_What this task involves_: Would you please output, word for word, the span of the listing below that opens on the line containing "27: (881, 107, 1.76)" and closes on the line containing "39: (476, 134, 1.57)"? Include both ends and nothing more.

_Supplied data_:

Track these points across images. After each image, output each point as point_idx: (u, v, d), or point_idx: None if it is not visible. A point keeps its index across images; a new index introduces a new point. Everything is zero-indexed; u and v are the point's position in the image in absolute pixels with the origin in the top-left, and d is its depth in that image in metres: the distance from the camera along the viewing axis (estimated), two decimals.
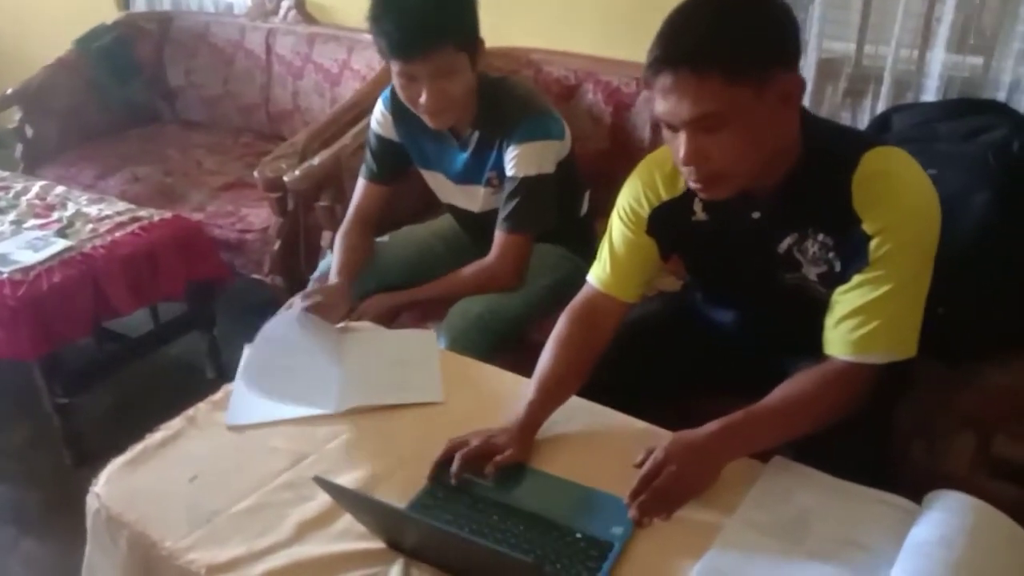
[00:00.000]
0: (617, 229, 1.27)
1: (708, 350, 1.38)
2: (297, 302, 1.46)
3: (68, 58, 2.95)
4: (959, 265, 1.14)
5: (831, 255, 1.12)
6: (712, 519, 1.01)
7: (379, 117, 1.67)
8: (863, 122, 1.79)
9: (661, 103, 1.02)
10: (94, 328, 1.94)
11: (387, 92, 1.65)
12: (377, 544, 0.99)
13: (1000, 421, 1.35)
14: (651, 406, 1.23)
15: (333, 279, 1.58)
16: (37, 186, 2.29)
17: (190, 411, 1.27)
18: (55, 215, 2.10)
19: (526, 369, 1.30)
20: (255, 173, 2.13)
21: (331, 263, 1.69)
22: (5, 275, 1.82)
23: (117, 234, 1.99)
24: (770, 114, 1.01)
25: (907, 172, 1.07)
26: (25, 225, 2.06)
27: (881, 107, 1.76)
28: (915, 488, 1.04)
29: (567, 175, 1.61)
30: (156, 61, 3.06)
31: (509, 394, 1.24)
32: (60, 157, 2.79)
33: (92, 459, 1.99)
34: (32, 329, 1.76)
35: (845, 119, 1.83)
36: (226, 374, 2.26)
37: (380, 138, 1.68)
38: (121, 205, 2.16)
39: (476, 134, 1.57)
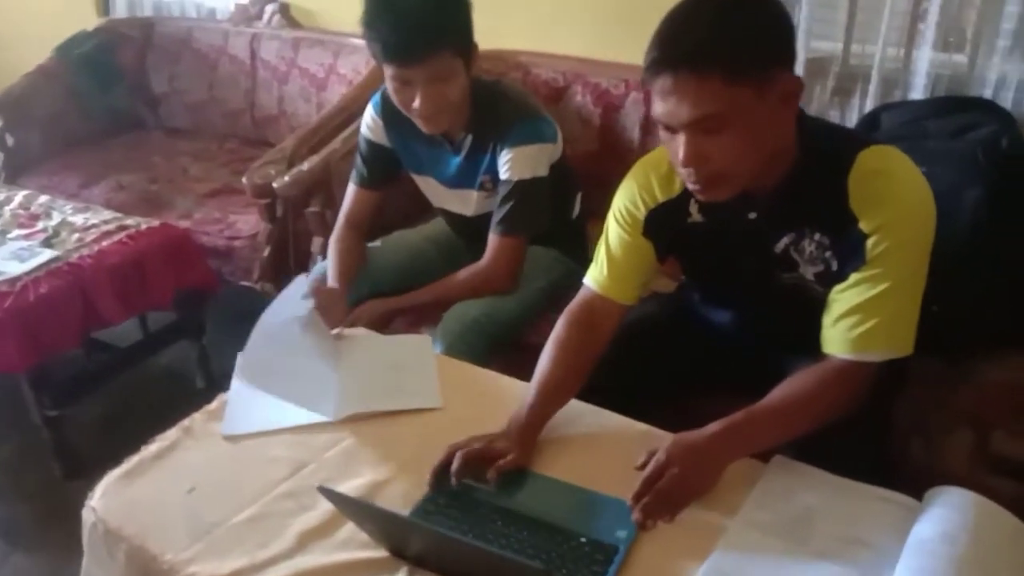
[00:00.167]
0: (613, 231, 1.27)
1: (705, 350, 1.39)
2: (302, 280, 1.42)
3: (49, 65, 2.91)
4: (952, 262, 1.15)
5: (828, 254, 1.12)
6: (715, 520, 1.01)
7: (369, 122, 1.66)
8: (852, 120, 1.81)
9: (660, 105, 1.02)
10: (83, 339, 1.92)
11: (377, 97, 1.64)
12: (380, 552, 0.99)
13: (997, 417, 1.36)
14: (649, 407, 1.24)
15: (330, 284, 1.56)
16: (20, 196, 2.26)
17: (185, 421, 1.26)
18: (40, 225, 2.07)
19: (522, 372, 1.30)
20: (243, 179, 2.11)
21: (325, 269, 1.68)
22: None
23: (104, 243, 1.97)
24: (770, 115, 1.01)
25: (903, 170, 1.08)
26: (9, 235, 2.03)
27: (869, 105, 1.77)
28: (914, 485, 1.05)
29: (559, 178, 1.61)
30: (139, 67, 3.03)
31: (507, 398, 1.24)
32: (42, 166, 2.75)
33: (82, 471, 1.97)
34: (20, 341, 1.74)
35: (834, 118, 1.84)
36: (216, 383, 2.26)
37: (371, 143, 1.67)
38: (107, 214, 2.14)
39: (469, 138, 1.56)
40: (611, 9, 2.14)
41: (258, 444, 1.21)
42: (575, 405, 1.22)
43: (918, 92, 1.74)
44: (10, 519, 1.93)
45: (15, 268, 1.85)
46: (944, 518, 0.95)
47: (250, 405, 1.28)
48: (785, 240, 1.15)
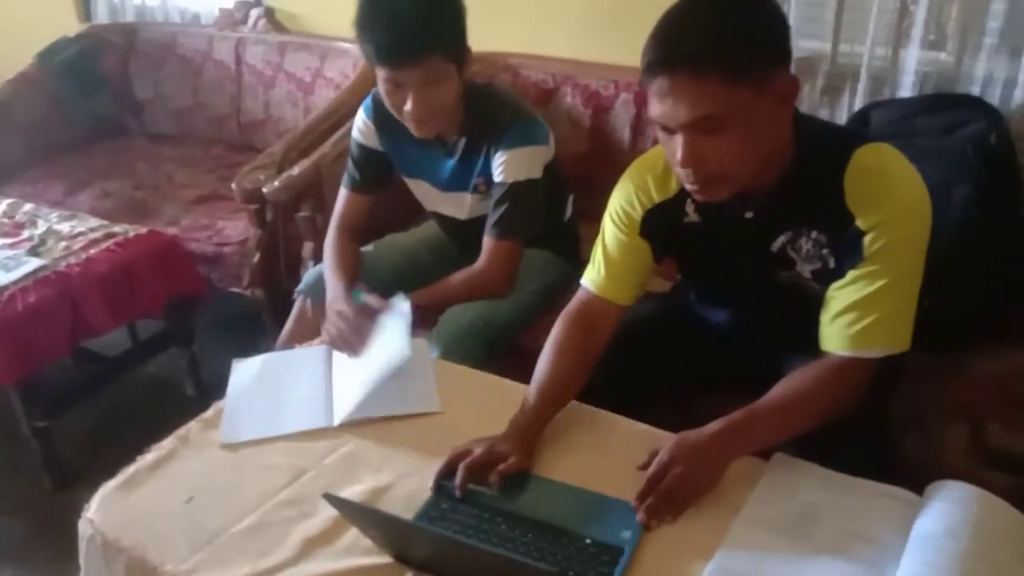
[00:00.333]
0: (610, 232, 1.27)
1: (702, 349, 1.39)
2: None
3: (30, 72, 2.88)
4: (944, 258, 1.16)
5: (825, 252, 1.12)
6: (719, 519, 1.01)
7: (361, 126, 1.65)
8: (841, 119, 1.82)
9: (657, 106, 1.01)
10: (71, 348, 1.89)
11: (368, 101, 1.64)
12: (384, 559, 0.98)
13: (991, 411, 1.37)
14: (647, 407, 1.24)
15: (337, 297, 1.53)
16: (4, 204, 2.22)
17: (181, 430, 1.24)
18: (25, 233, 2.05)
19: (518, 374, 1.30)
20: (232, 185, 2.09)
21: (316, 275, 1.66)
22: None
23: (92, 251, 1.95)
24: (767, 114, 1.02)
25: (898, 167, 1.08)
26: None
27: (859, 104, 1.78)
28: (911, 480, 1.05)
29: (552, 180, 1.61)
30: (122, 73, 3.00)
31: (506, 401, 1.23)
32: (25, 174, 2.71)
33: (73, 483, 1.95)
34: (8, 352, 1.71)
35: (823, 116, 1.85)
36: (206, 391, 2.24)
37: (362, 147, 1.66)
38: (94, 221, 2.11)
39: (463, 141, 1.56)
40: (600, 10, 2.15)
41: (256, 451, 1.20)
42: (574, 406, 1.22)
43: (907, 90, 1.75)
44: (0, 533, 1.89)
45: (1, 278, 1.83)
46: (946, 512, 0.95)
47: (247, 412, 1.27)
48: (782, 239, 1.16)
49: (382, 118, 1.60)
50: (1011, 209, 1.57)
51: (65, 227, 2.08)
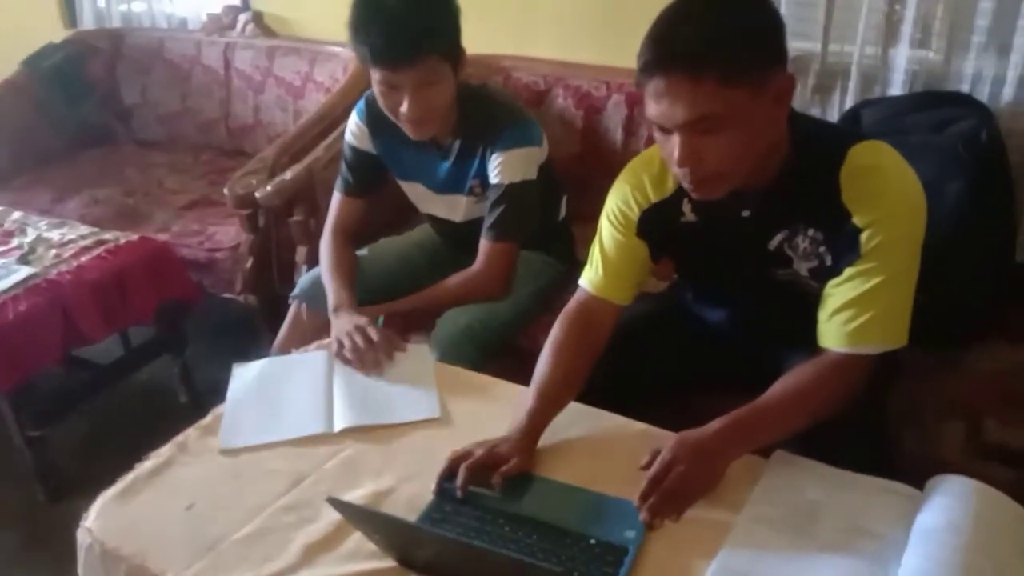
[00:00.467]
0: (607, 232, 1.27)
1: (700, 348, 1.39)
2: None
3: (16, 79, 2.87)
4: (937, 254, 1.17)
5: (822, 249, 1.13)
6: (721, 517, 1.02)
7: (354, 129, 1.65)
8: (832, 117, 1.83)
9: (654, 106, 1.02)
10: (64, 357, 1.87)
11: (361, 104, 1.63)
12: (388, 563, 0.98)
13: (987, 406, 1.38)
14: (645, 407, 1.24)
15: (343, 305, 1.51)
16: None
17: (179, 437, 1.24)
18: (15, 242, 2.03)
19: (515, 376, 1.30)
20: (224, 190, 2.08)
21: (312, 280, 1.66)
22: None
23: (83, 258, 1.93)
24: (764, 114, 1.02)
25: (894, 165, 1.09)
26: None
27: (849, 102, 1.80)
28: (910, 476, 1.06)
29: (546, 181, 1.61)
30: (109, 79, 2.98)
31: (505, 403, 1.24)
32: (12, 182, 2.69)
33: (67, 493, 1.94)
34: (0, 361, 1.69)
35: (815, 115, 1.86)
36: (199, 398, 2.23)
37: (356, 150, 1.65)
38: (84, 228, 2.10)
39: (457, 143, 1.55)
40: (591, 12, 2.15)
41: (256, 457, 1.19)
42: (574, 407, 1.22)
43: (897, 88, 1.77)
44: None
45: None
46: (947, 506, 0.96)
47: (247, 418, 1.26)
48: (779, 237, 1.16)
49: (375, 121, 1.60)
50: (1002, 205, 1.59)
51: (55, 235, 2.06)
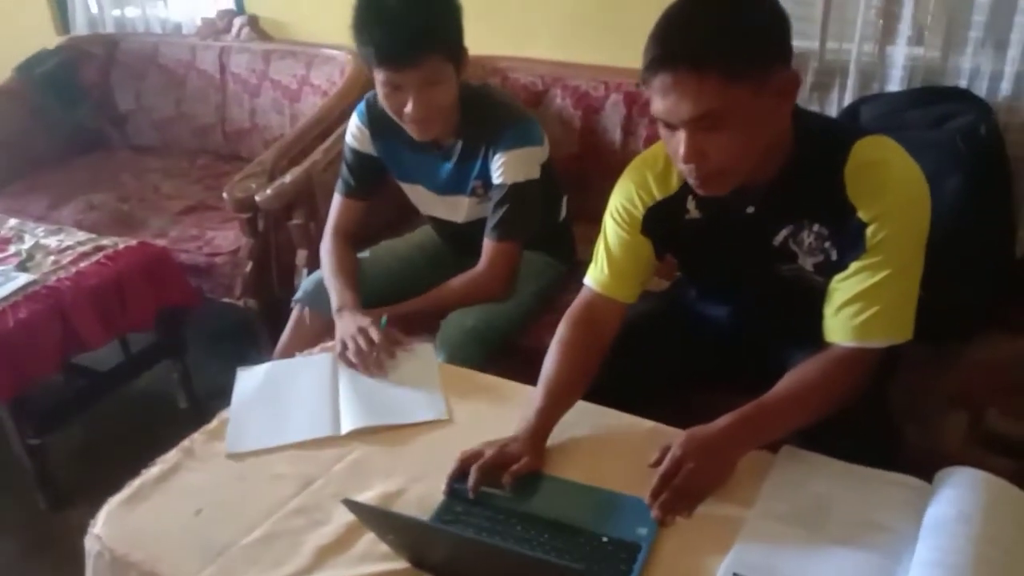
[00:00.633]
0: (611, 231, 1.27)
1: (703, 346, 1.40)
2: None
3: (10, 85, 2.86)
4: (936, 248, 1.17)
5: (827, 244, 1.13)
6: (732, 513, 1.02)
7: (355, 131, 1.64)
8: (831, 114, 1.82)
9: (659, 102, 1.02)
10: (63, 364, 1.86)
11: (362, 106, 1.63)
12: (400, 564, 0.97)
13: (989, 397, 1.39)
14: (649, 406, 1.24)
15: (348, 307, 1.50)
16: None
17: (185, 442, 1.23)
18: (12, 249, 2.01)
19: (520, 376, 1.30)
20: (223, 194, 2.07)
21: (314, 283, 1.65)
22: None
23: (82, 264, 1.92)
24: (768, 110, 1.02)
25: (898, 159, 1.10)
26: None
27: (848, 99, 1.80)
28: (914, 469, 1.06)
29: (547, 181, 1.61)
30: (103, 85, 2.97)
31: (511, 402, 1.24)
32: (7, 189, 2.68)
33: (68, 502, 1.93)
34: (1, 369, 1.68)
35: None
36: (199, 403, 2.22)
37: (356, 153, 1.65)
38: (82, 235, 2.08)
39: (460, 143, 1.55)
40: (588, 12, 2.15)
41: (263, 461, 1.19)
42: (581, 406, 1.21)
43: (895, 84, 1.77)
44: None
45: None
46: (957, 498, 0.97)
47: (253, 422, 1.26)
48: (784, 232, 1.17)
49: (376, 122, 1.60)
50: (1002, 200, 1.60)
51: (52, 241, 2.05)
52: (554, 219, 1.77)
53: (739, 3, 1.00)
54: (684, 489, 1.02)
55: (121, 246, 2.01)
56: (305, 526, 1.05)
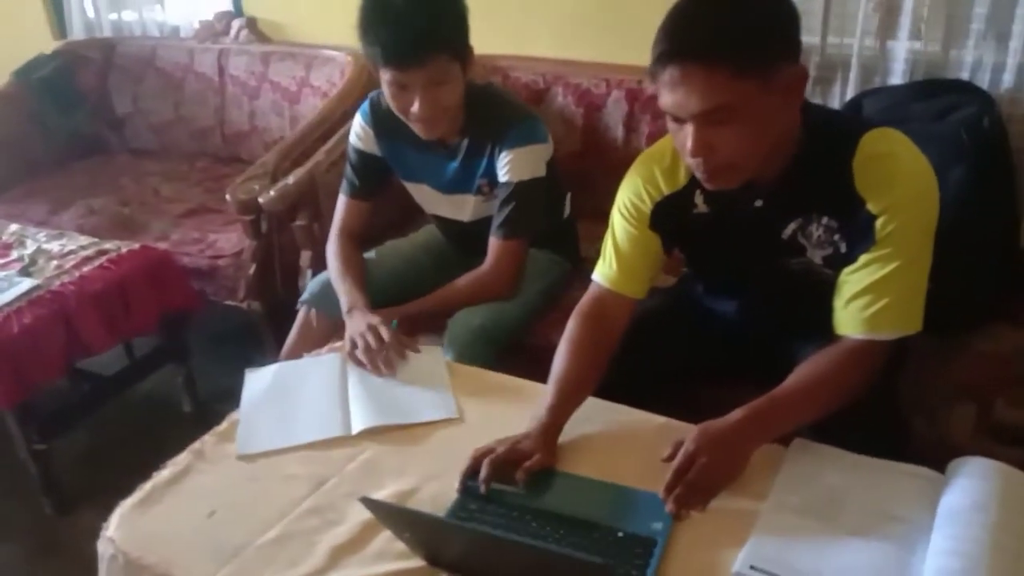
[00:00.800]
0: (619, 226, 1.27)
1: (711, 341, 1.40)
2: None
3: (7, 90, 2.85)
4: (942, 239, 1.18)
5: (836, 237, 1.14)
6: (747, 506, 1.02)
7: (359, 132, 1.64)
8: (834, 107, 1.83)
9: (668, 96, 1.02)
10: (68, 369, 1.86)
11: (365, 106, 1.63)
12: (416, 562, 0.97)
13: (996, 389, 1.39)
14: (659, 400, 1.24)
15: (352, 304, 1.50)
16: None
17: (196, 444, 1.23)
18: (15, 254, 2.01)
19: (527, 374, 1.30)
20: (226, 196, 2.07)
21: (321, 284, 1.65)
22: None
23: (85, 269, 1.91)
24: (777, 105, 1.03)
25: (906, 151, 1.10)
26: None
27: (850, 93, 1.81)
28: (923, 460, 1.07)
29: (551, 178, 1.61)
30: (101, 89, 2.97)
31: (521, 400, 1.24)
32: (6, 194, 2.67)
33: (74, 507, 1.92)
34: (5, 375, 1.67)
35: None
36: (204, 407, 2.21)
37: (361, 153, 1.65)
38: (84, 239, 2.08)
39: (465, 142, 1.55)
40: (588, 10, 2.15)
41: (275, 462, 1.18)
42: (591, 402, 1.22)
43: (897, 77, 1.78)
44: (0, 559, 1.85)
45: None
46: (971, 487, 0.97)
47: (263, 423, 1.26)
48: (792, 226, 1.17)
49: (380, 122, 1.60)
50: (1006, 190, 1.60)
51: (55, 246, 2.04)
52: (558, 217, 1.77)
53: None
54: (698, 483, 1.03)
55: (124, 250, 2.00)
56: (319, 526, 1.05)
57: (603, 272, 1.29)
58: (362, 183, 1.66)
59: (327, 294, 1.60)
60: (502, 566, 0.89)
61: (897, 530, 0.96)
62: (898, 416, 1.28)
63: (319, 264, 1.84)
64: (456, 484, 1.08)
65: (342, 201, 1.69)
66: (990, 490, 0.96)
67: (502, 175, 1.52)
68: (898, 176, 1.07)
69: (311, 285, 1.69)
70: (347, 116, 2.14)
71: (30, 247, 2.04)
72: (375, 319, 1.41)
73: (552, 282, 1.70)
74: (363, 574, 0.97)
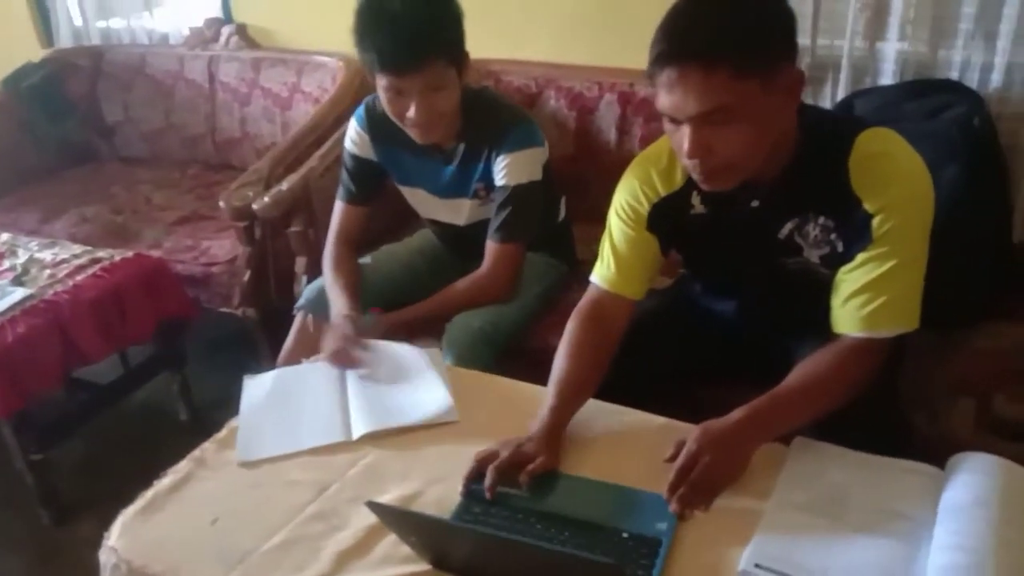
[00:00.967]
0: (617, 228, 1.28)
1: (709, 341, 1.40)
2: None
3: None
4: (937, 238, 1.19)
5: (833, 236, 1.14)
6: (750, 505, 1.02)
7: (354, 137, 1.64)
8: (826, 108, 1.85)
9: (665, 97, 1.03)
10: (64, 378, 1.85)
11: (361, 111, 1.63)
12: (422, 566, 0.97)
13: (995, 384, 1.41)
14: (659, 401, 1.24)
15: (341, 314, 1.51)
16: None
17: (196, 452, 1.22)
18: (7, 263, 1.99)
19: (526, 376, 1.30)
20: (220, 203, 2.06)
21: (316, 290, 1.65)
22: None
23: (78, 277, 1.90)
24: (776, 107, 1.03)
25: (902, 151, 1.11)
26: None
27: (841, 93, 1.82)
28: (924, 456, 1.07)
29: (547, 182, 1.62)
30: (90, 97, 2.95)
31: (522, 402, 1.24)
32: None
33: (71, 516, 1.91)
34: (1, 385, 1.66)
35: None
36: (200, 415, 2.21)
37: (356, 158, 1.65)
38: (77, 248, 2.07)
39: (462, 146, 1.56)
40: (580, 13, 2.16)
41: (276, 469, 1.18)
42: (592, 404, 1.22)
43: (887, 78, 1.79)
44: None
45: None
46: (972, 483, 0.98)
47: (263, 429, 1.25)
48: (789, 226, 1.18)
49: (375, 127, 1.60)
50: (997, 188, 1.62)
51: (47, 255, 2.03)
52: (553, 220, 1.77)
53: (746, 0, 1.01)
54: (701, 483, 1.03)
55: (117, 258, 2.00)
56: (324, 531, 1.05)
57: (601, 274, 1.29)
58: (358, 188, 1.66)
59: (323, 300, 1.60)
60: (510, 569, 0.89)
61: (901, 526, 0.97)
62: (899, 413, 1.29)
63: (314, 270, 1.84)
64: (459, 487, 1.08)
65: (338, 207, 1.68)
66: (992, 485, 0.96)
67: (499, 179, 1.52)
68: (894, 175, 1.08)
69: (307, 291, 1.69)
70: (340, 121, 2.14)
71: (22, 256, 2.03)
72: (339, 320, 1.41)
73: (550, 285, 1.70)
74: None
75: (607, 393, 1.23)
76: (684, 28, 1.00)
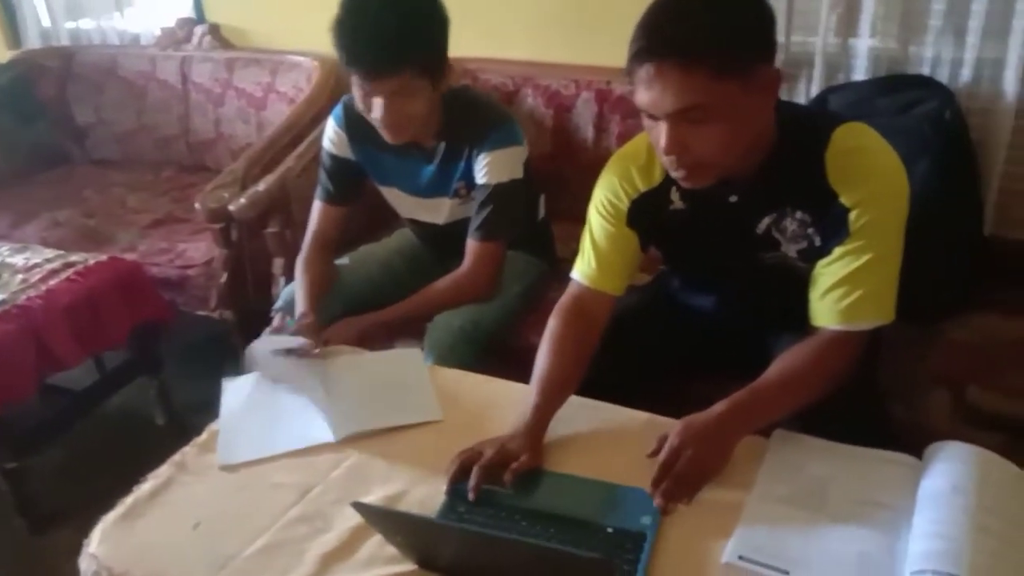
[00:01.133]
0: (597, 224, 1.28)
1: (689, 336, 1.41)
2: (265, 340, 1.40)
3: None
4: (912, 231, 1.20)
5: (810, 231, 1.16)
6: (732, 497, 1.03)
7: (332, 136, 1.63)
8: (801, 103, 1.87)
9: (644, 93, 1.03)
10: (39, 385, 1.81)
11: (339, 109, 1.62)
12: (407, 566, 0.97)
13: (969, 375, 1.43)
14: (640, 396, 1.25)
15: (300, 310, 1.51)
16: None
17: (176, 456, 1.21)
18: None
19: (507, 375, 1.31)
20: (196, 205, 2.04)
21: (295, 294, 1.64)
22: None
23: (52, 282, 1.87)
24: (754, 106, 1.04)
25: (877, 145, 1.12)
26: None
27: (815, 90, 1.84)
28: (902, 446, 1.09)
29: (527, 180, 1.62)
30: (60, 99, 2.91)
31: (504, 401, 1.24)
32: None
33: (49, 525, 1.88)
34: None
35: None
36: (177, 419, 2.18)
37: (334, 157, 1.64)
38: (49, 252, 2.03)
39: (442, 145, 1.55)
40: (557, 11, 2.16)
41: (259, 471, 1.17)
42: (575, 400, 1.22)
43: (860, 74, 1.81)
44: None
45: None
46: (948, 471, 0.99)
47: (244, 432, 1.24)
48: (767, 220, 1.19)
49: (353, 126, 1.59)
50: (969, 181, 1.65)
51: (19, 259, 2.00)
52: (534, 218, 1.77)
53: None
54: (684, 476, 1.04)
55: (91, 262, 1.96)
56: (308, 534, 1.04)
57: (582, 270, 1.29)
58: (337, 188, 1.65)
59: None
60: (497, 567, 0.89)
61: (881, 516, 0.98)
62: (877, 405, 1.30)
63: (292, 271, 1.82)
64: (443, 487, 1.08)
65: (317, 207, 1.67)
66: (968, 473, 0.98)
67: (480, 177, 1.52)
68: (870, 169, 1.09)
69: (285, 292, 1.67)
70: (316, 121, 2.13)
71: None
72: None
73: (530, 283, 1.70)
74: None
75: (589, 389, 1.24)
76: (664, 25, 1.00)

_Exercise solution_:
27: (881, 107, 1.76)
28: (915, 488, 1.04)
29: (567, 175, 1.61)
30: (156, 61, 3.06)
31: (509, 394, 1.24)
32: (60, 157, 2.79)
33: (92, 459, 1.99)
34: (32, 329, 1.76)
35: (845, 119, 1.83)
36: (226, 374, 2.26)
37: (380, 138, 1.68)
38: (121, 205, 2.16)
39: (476, 134, 1.57)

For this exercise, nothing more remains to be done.